Comparative mitochondrial genomics of freshwater mussels (Bivalvia: Unionoida) with doubly uniparental inheritance of mtDNA: gender-specific open reading frames and putative origins of replication

Abstract

Doubly uniparental inheritance (DUI) of mitochondrial DNA in marine mussels (Mytiloida), freshwater mussels (Unionoida), and marine clams (Veneroida) is the only known exception to the general rule of strict maternal transmission of mtDNA in animals. DUI is characterized by the presence of gender-associated mitochondrial DNA lineages that are inherited through males (male-transmitted or M types) or females (female-transmitted or F types), respectively. This unusual system constitutes an excellent model for studying basic aspects of mitochondrial DNA inheritance and the evolution of mtDNA genomes in general. Here we compare published mitochondrial genomes of unionoid bivalve species with DUI, with an emphasis on characterizing unassigned regions, to identify regions of the F and M mtDNA genomes that could (i) play a role in replication or transcription of the mtDNA molecule and/or (ii) determine whether a genome will be transmitted via the female or the male gamete. Our results reveal the presence of one F-specific and one M-specific open reading frames (ORFs), and we hypothesize that they play a role in the transmission and/or gender-specific adaptive functions of the M and F mtDNA genomes in unionoid bivalves. Three major unassigned regions shared among all F and M unionoid genomes have also been identified, and our results indicate that (i) two of them are potential heavy-strand control regions (O(H)) for regulating replication and/or transcription and that (ii) multiple and potentially bidirectional light-strand origins of replication (O(L)) are present in unionoid F and M mitochondrial genomes.
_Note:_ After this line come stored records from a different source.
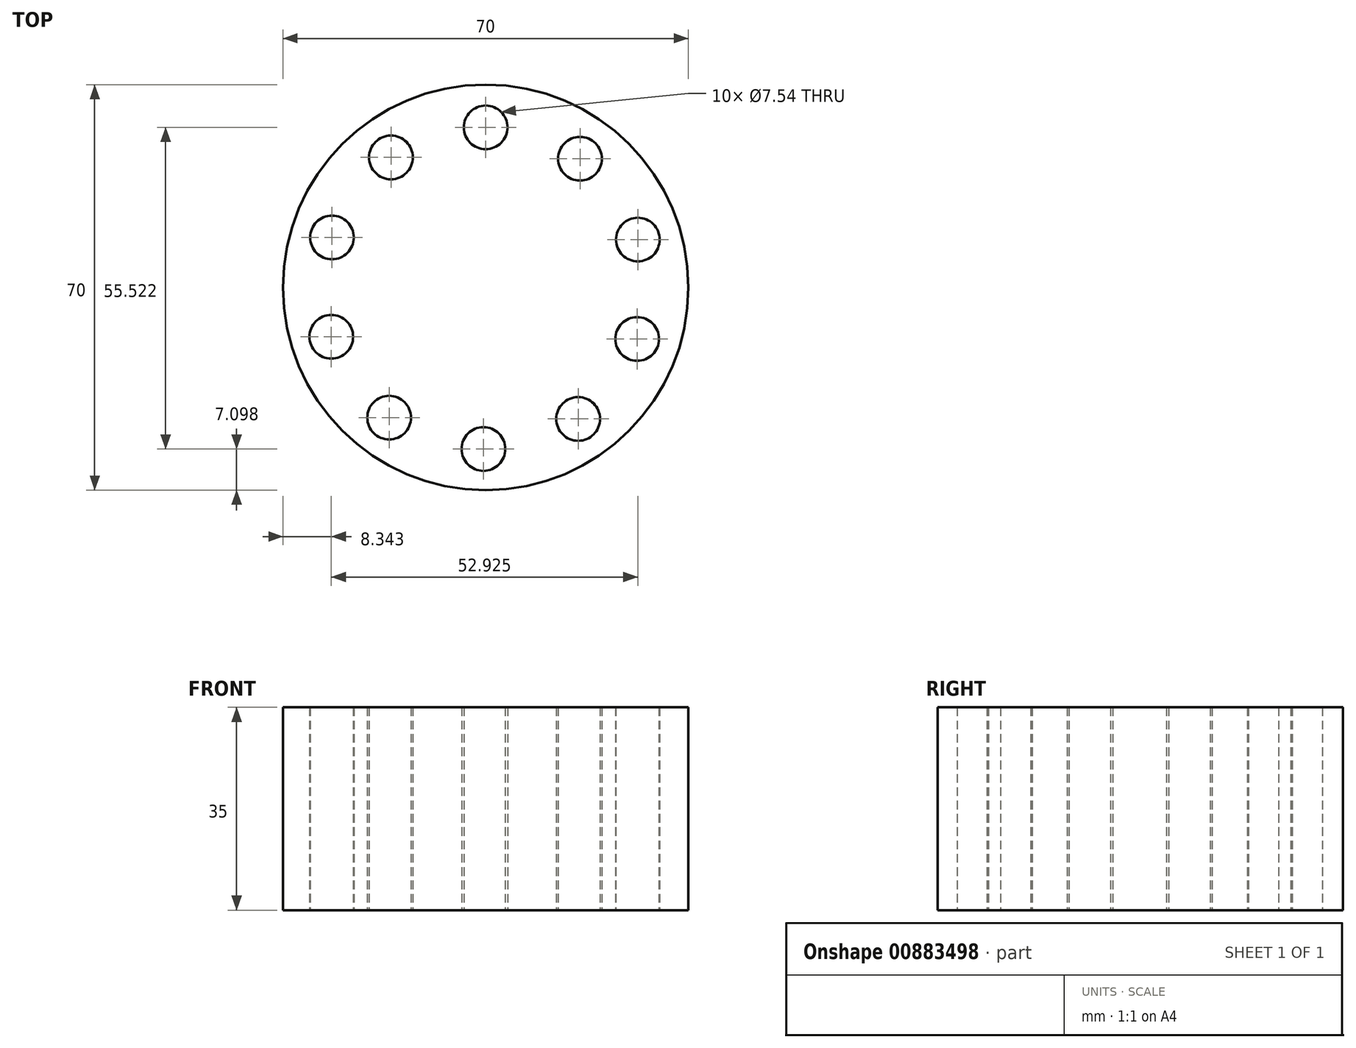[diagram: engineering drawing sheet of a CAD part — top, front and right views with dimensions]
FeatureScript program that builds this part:
annotation { "Feature Type Name" : "Feature", "Feature Type Description" : "" }
export const myFeature = defineFeature(function(context is Context, id is Id, definition is map)
    precondition{}
    {
        {
            var Q0;
            Q0=qCreatedBy(makeId("Top.planeOp"),FACE);
            var sketch = newSketch(context, id + "F0", { "sketchPlane" : qUnion([Q0])});
            skCircle(sketch, "E0", {"center": v(0, 0) * mm, "radius": 35 * mm});
            skCircle(sketch, "E1", {"center": v(0, 27.62) * mm, "radius": 3.77 * mm});
            skCircle(sketch, "E2.1.0", {"center": v(-16.35, 22.43) * mm, "radius": 3.77 * mm});
            skCircle(sketch, "E2.2.0", {"center": v(-26.54, 8.62) * mm, "radius": 3.77 * mm});
            skCircle(sketch, "E2.3.0", {"center": v(-26.66, -8.53) * mm, "radius": 3.77 * mm});
            skCircle(sketch, "E2.4.0", {"center": v(-16.67, -22.49) * mm, "radius": 3.77 * mm});
            skCircle(sketch, "E2.5.0", {"center": v(-0.39, -27.9) * mm, "radius": 3.77 * mm});
            skCircle(sketch, "E2.6.0", {"center": v(15.96, -22.72) * mm, "radius": 3.77 * mm});
            skCircle(sketch, "E2.7.0", {"center": v(26.15, -8.9) * mm, "radius": 3.77 * mm});
            skCircle(sketch, "E2.8.0", {"center": v(26.27, 8.25) * mm, "radius": 3.77 * mm});
            skCircle(sketch, "E2.9.0", {"center": v(16.28, 22.2) * mm, "radius": 3.77 * mm});
            skPoint(sketch, "E2.center", {"position": v(-0.2, -0.14) * mm});
            skSolve(sketch);
        }
        {
            var Q0;
            Q0 = qSketchRegion(id + "F0", true);
            extrude(context, id + "F1", {"entities" : qUnion([Q0]), "depth" : 35 * mm, "offsetDistance" : 25 * mm});
        }
        {
            var Q0;
            Q0 = qSketchRegion(id + "F0", true);
            extrude(context, id + "F2", {"entities" : qUnion([Q0]), "operationType" : NewBodyOperationType.ADD, "depth" : 25 * mm, "offsetDistance" : 25 * mm});
        }
    });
We propose that unassigned regions are the most promising candidate sequences in which to find regulatory and/or gender-specific sequences that could determine whether a mitochondrial genome will be maternally or paternally transmitted.

Figure 1.—

Gene maps of the gender-associated mitochondrial genomes of unionoid mussels. Gene identities: nd1–6 and nd4l, NADH dehydrogenase subunits 1–6 and 4L (complex I in green); cytb, cytochrome b (complex III in light blue); cox1-3, cytochrome c oxidase subunits I–III (complex IV in blue); atp6 and atp8, ATP synthase subunits 6 and 8 (complex V in light purple); 12SrRNA and 16SrRNA, small and large subunits of ribosomal RNA (in purple). Transfer RNA genes (in gray) are depicted by one-letter amino acid codes; L1, L2, S1, and S2 are differentiated by their anticodon sequences CUA, UAA, AGA and UCA, respectively. F ORF, F-specific open reading frame (orange); M ORF, M-specific open reading frame (red). Genes positioned inside the white circle are encoded on the light strand and genes outside the circle are encoded on the heavy strand. Arrows A, B, and C indicate shared unassigned regions >20 bp between F and M unionoid genomes [i.e., A, nd5–trnQ (this region contains trnH in M genomes); B, trnF–nd5; and C, between nd3–trnA (this region contains trnH in P. grandis, Q. quadrula, and V. ellipsiformis F genomes)].

Figure 2.—

Amino acid sequences of the potential peptides encoded by gender-specific open reading frames (F and M ORFs). The amino acids that constitute the putative transmembrane helix are indicated in boldface type and bigger characters. Positively charged amino acids are in red. The synthesized antigenic peptides used to generate antibodies for the Western blots are underlined.

Figure 3.—

Expression of the F and M ORFs in female and male gonads, respectively, from V. ellipsiformis. Western blots are revealed with anti-F ORF and anti-M ORF antibodies. The origins of the tissue samples for each lane are indicated. The positions of marker proteins (kDa) are shown.

Figure 4.—

AT-skew values in 12 mitochondrial genes (excluding atp8) of unionoid mussels and the deduced locations of the putative O_H and O_L in each genome. Because they share a similar pattern, V. ellipsiformis and Q. quadrula have been analyzed together. The big black arrow indicates the unassigned region located between “F nd5–trnQ” and “M nd5–trnQ+H” and the potential direction of DNA synthesis, whereas the small black arrow indicates the unassigned region located between “M nd3–trnA” and “F trnH–trnA” and the potential direction of DNA synthesis. (A) Inversidens japanensis, (B) Quadrula quadrula and Venustaconcha ellipsiformis, and (C) Pyganodon grandis.